Margherita BETTONI
Frederik RICHTER
Hans Martin TILLACK
Correktiv
Türkiye Cumhurbaşkanı Recep Tayyip Erdoğan Alman politikacılarını Nazi olarak niteliyor, Alman gazeteci ve insan hakları savunucularını hiç bir kanıt olmaksızın hapse atıyor ama Alman silah tekellerinin sözcülerini seviyor. Onlarla çok iyi anlaşıyor, dost muamelesi yapıyor.
Erdoğan, kasım 2015’te, birkaç hafta önce Şansölye Merkel’i de ağırladığı, görkemli Yıldız Sarayı’nda ‘çok değerli’ konuklarıyla buluştu. Alman silah tekeli Rheinmetall’in üç temsilcisi, Türkiye ve Malezya’dan ortaklarıyla bir görüşme için oradaydılar. Erdoğan tarafından Yıldız Sarayı’nda bir akşam yemeğine davet edildiler. Orada kamuoyundan gizli olarak hem politik hem askeri açıdan tehlikeli tank ticareti üzerine konuşuldu.
Şimdiye kadar böyle bir buluşmanın gerçekleştiği sadece tahmin ediliyordu, ama şimdi Yıldız Sarayı’nda çekilen fotoğraflar da ortada dolaşıyor. Erdoğan, konukları tarafından kuşatılmış şekilde oturuyor. Sağında Rheinmetall Şef Menejeri Andreas Schwer var. Schwer’in, çok mutlu olduğu dikkat çekiyor.

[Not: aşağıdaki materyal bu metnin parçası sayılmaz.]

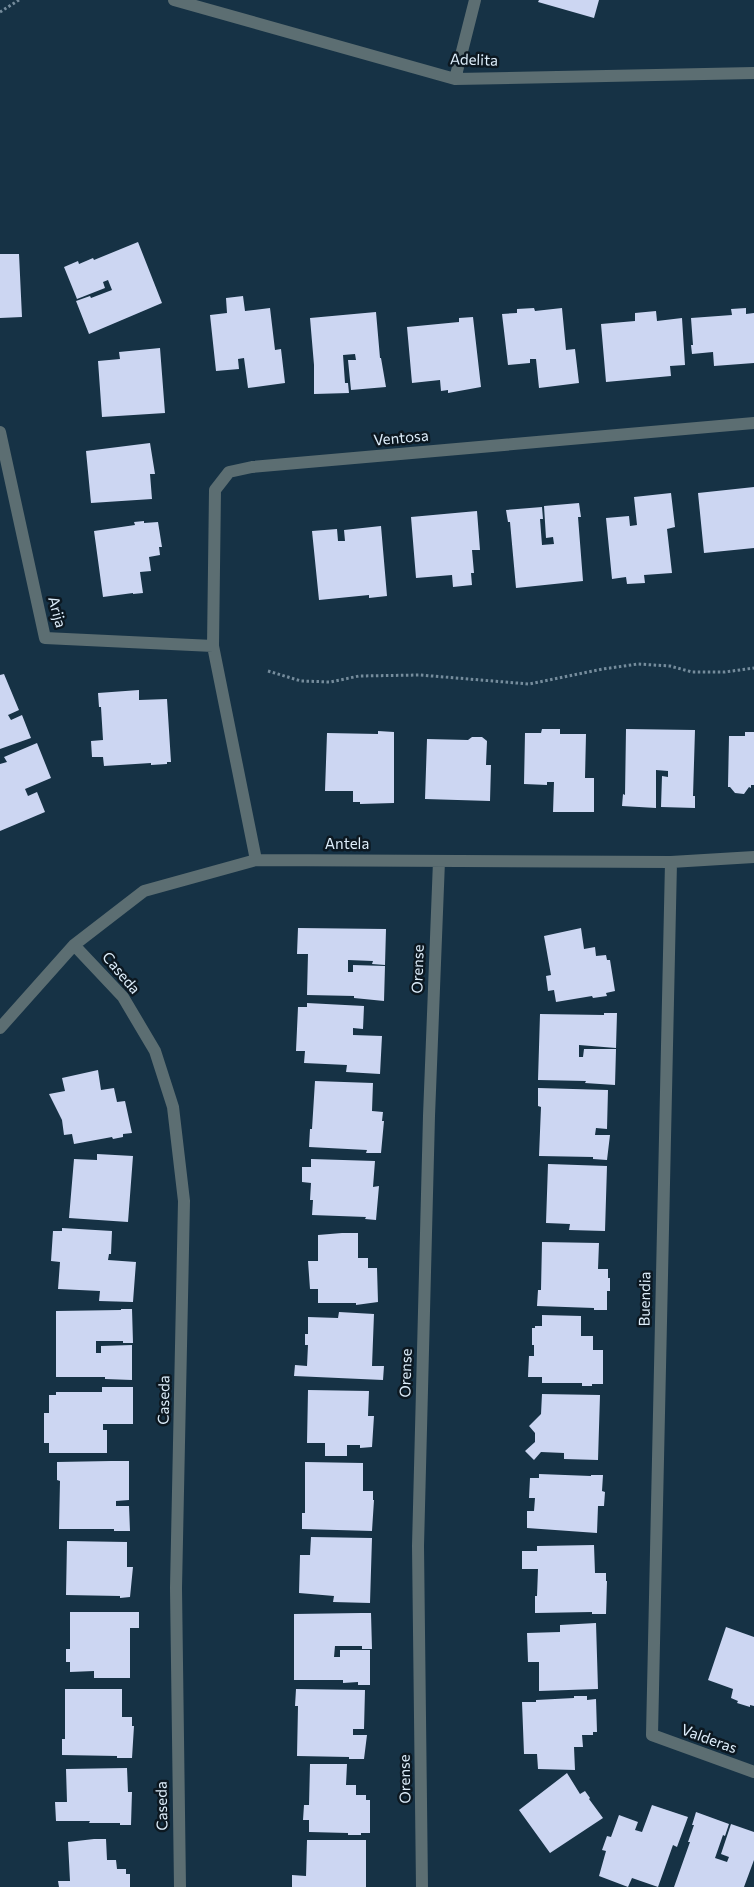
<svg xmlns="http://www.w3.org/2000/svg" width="754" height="1887" viewBox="0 0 754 1887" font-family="Commissioner,sans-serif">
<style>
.building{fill:#ccd6f2}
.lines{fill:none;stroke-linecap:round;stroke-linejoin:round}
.path{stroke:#758c9c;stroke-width:3;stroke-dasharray:2.5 2.5;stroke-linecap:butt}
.minor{stroke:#5c6e72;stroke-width:12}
.labels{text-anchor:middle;stroke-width:5;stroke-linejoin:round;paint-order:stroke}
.street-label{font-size:15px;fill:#deeefb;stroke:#0c1821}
</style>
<rect width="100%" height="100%" fill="#163245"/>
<path class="building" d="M539,0H599L594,18L538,2Z
M138,242L162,303L89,334L76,301L90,296L91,298L112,290L108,280L103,282L105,288L77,299L64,267L78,261L79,264L93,258L94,260Z
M0,254H19L22,317L0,318Z
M243,296L245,311L270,308L275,350L281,349L285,383L248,388L244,358L238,359L239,369L216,371L210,315L227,313L226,298Z
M534,308L535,311L562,308L566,350L575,349L579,383L539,388L536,359H530V363L508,365L502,314L517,313V309Z
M746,308V314L754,313V363L714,366L713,352L692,354L691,345H693L691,318L732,315L731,309Z
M656,311L657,321L682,318L685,365L670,366L671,376L606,382L601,324L635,321V313Z
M376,312L380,358H381L386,387L351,390L348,360H356L355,354L343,355L345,383H348L349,393L314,394V365L310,318Z
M473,317L481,387L448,393V390L441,391L440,380L412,383L407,327L459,322V318Z
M160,348L165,413L102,417L98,361L120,359L119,352Z
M150,443L155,474H150L152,499L91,503L86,451Z
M754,487V548L704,553L698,493Z
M671,493L675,527L667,529L672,573L644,575L645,583L627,584L626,577L612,579L606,518L629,516L630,526L637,525L634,497Z
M579,503L581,517H578L583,581L516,588L510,522H508L506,510L542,507L543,519H540L542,545L554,544L553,537L546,538L544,506Z
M477,511L480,550H472L474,573H471L472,585L453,587L452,575L416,578L411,517Z
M144,521V523L158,522L162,547H159L160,555L149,557L151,571L140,572L143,593L133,594V593L103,597L94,531L135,525L134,522Z
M381,526L387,596L369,598V595L319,600L312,531L337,529L338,541H345L344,530Z
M4,674L19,710L8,715L11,720L22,715L31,738L0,749V675Z
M139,690V700L167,699L171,762H167V764L151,765V763L104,766L103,757H92L91,741L103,740L101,707H99L98,693Z
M542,729H560V734H586L585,778H594V812H553L554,782H547V785L524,784L525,733H541Z
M626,729L695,730L693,796H695V808L661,807L662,776L668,777V771L656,770V808L622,806L623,794L625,795Z
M378,731L394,732V803L360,804V802H353V791H325L327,733L378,734Z
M745,732H754V785H751V788L749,787L744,794L735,793L730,787H728L729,736H745Z
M472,737H482L487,741L486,765H491L490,801L425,799L427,739L468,740Z
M37,743L51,778L25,789L28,796L37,792L45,812L0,831V764L7,762L4,757Z
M298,928L386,929L385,965L372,964L373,961L348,960V972H353V965L385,966L384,1001L354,998V996L307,995L308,954H297Z
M581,928L584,949L595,947L596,956L606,955L607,960H610L615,991L606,993L607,996L593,998L592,996L556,1002L554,990L548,991L546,976L551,975L544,936Z
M307,1003L364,1006L363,1029L353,1028V1035L382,1036L380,1074L346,1072L347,1065L304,1063L305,1051H296L298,1007H307Z
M604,1013H617L616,1048L579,1045V1057H583L584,1049H616L615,1085L585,1083L586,1081L538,1080L540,1014L604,1015Z
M98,1070L101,1090L114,1088L117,1102L125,1101L132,1133L123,1134V1137L113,1139L112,1137L74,1144L72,1134L64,1135L62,1120L49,1094L65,1091L62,1078Z
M315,1081L373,1083L372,1111L383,1112L382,1121H384L381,1153H366L367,1150L309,1147L310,1129H312Z
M538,1088L608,1090L607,1129L596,1128L595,1135H610L607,1160L593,1159V1157L539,1156L541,1107L538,1106Z
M97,1154L133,1156L128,1222L69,1218L74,1159L97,1160Z
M311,1159L375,1161L373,1187L379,1186L376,1220L365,1219L366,1217L312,1215L313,1200H310L311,1183L302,1182V1167H311Z
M548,1164L607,1166L605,1231L569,1230L570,1224L546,1223Z
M62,1228L112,1231L111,1254H109L108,1260L136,1262L133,1302L99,1301L100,1291L58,1289L60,1262L51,1261L53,1231H62Z
M342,1233H358V1258H368V1268H377L378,1302L356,1305V1303H318V1289H310L308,1261H318V1235Z
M542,1242L599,1243L598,1269H608V1278H610V1291H607V1310H594V1308L537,1306L538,1290H541Z
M121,1309H132L133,1343H123V1341H96V1353H101V1346L132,1345V1380L105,1379V1377H56V1311L121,1310Z
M339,1312L374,1314L372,1366H384L383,1380L294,1376L295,1365L307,1366L308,1345H305V1334H308V1317L338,1318Z
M542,1315L581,1316V1336H593V1350H603V1384H592V1386H582V1383H542V1377H528L529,1356H534V1345H532V1328H535V1326H542Z
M102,1387H133V1424H103V1430H107V1453H49V1443H44V1413H49V1395H56V1392H102Z
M308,1390L369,1391L368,1416H374L372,1447L360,1448V1445H347V1456H325V1443H307Z
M542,1394L600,1395L598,1460L564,1459V1453L541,1452L534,1460L525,1451L535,1442V1433L529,1426L541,1414Z
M111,1461H129V1500L116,1501V1506H129L130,1531H114V1529H59L60,1481L57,1480V1462Z
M305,1462L363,1463V1491H373V1500H374L372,1531L302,1529V1513H305Z
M539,1474L591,1476V1475H603L602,1491L605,1492L604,1506H598L597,1533L527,1528V1511H534L535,1498H529L530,1478H539Z
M311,1537L372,1538L370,1603L333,1602L334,1596L299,1593L300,1555H310Z
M67,1541L127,1542V1567H133L130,1597L120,1598V1596L66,1595Z
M594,1545L595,1573H606V1581H607L606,1614H592V1612L535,1613V1596H537L538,1569H522V1551H537V1546Z
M70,1612H139V1628H130V1678H94V1671L70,1672V1662H66V1649H70Z
M361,1613H371L372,1649H362V1646H335L334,1657H340V1650H370V1685H358V1682L343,1683V1680H294V1614Z
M596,1623L598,1689L539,1691V1662H528L527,1633L560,1632V1625Z
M726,1627L754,1637V1706L750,1705V1707L737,1703L738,1701L731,1698L733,1689L708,1680Z
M65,1689H122V1717H132V1726H134L132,1758H117V1756L62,1755V1739H65Z
M296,1689L365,1690L364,1729H353V1735H367L364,1759H349V1757L297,1756L298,1706H295Z
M574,1696H587V1700L596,1699L597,1732H593V1735H582L583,1747H574L575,1770L538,1769L537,1754H524L522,1702H536V1700L574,1698Z
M310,1764H347L346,1785H356V1795H366V1800H370V1833H361V1835H348V1833L309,1832V1820H303L304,1805H309Z
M127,1768L128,1792H132L131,1825H120V1823H89L90,1821H56L55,1802H67L66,1769Z
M567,1773L580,1794L585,1791L590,1798L589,1799L603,1818L550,1853L519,1810Z
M652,1805L688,1817L677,1847L673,1845L658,1887L632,1878L628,1887L599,1876L606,1851L602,1850L607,1836L611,1837L619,1815L638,1822L635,1830L642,1832Z
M696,1812L729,1824L725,1836L723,1835L715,1858L727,1862L729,1857L721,1854L731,1824L754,1832V1860L744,1887H674L690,1842H688L694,1825H692Z
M94,1839H106L107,1860H116L117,1869H126V1874H130V1887H59L58,1881H70L68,1842Z
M307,1840H366V1887H292V1875L306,1876Z"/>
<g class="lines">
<path class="path" d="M0,12L19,0
M268,671L301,681L330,682L359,676L420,675L529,684L603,669L638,664L670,666L692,672H725L754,668"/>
<path class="minor" d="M174,0L455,79L754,73
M455,79L475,0
M0,432L45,638L213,646
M256,860L213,646L215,490L229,472L252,467L754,423
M671,862L652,1735L754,1772
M74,945L123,997L155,1051L173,1107L184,1201L176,1588L180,1887
M0,1028L74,945L144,891L256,860L671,862L754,857
M422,1887L418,1546L429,1116L439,861"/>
</g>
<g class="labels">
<g class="street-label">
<text transform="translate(474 60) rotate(2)" y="5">Adelita</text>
<text transform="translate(401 438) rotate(-5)" y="5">Ventosa</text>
<text transform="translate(57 612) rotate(75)" y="5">Arija</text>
<text x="347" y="849">Antela</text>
<text transform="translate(418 969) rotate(-88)" y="5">Orense</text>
<text transform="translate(121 973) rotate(50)" y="5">Caseda</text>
<text transform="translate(645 1299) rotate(-89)" y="5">Buendia</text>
<text transform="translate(406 1373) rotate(-88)" y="5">Orense</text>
<text transform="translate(164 1400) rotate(-89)" y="5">Caseda</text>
<text transform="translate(709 1739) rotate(20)" y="5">Valderas</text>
<text transform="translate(405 1779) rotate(-91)" y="5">Orense</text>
<text transform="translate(162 1806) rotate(-91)" y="5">Caseda</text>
</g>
</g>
</svg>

GİZLİ BELGELER ELE GEÇİRİLDİ
Bir buçuk sene öncesine kadar bu fotoğraf da buluşma da ‘çok gizli’ydi. Mart ayında Correktiv ve Özgürüz redaksiyonunun araştırması sonucu buluşmanın ayrıntıları Stern dergisinde yayımlandı: Rheinmetall Türkiye ve Malezya’dan ortaklarıyla bir firma kurmuş ve Türkiye’de, Erdoğan’ın ordusu için tank yapımı işini halledivermişti.
Correktiv, Özgürüz ve Stern’in elindeki fotoğraf ve belgeler, askeri- politik ticaretin karanlık odalarına bir göz atmayı, Rheinmetall’in yasalardaki boşluklardan yararlanarak milyarlık bir ticareti nasıl hallediverdiğini görmemizi mümkün kıldı.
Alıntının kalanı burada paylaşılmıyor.